Protein design with generative modelling is transforming biology. Today, proteins are routinely designed in silico and validated in the wet lab using frameworks originally developed for generating images, video and text. This progress has unlocked a host of novel applications, from creating bespoke binders to engineering new enzymes.

Yet generative protein modelling remains in its early days. Unlike image‑generation, diffusion methods for proteins haven’t yet seen the same rapid algorithmic advances. As a result, generated sequences often show less diversity than natural proteins, offer limited ways to control the outcome, and require sampling “tricks” (for example, lowering the sampling temperature) to produce acceptable designs.

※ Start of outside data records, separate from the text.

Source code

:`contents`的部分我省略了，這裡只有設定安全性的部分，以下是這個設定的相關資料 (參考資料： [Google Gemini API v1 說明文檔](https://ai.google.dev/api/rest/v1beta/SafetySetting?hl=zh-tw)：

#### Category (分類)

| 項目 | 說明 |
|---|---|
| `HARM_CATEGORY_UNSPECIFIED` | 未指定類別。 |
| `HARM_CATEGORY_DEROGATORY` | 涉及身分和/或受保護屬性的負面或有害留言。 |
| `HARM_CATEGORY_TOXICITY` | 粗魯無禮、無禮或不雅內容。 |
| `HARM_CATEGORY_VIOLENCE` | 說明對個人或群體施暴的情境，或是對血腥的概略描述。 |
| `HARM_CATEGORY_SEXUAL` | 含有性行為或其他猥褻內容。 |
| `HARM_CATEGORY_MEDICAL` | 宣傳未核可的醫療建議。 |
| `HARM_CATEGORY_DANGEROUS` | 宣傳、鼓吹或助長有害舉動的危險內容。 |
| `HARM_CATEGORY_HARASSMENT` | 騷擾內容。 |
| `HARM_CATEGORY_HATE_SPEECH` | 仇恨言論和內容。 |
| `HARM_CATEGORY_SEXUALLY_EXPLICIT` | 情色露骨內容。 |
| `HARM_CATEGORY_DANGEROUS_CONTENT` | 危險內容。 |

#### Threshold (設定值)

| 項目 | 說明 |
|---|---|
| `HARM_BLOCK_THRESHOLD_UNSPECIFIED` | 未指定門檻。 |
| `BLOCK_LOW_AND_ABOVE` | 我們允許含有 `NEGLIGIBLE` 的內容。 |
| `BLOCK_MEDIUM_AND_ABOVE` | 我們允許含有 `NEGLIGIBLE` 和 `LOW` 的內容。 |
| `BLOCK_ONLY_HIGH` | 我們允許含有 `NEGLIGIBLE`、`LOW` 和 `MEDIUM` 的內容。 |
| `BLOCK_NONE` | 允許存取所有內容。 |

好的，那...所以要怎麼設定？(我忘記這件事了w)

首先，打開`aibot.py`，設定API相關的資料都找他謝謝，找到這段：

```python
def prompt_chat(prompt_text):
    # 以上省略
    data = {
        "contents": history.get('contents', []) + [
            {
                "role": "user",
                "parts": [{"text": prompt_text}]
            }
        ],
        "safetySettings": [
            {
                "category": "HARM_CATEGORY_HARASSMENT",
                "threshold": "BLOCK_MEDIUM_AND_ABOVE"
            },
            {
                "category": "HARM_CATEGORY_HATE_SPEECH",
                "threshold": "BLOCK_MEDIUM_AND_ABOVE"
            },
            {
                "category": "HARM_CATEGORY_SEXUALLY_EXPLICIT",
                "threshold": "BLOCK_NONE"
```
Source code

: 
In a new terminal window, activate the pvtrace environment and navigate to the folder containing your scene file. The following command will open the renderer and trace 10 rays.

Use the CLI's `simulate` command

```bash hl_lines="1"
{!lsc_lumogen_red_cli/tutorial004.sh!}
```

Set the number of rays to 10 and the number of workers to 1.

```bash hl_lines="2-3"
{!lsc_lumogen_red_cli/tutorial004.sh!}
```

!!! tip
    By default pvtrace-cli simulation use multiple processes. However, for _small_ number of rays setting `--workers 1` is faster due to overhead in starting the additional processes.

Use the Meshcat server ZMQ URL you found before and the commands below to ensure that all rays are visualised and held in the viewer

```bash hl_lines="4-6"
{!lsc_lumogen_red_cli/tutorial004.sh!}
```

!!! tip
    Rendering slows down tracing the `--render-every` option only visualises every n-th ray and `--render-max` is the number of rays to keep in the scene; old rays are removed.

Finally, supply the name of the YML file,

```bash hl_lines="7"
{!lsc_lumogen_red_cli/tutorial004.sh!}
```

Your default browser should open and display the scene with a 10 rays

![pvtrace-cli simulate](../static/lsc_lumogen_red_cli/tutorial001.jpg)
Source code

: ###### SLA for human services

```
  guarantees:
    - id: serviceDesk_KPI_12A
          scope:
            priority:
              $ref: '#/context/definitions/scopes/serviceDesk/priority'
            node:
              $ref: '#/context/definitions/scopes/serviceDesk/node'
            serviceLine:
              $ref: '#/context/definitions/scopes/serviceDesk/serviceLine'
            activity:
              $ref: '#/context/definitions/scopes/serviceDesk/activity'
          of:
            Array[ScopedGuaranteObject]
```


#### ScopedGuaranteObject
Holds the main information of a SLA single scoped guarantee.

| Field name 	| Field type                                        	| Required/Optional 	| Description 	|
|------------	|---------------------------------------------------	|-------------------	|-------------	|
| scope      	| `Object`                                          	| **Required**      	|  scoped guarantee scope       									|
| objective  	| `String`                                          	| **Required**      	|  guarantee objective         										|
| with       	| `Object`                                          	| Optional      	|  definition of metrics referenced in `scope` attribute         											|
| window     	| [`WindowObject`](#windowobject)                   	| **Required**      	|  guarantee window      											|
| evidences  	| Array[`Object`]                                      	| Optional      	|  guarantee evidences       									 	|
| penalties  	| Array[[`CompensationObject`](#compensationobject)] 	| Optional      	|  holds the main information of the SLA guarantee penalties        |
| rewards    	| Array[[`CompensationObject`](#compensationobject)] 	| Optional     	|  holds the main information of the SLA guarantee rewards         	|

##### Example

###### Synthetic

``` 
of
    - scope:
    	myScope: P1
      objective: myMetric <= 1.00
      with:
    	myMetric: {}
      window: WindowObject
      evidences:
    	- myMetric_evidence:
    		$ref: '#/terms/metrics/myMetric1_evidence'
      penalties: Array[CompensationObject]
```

Our lab focuses on pushing these frontiers. We’re developing next‑generation models that co‑design both sequence and structure for diverse purposes, such as binding a target protein, catalysing an economically or ecologically important reaction, or interacting with nucleic acids for gene editing. This work spans architecture and data‑sampling innovations, incorporation of protein‑inspired priors, and creation of synthetic training data. Top models will be tested against real wet‑lab data from the GBI to drive further improvements.

Potential Supervisors  

  • Professor Jason Chin (Founding Director, GBI, EIT & Professor of Chemistry and Chemical Biology, Department of Chemistry, University of Oxford)  

University DPhil Courses 

Skills Recommended

  • A Master’s Degree (or equivalent) in a relevant scientific discipline (e.g. Biology, Chemistry, Engineering, Computer Science)
  • Experience of hands-on research in a laboratory setting
  • Proven ability to work independently, think creatively, and solve complex problems
  • Experience with data analysis, automation platforms, or computational tools relevant to the field
  • Experience preparing publications and delivering scientific presentations
  • Strong organisational skills and the ability to manage multiple parallel workstreams
  • Excellent written and verbal communication skills, including the ability to collaborate across multidisciplinary teams
  • A proactive mindset and enthusiasm for working in a fast-paced, high-growth research environment

Relevant Literature

  • Watson, et al., 2023. De novo design of protein structure and function with RFdiffusion. Nature.
  • Ingraham, et al., 2023. Illuminating protein space with a programmable generative model. Nature.
  • Dauparas, et al., 2022. Robust deep learning–based protein sequence design using ProteinMPNN. Science.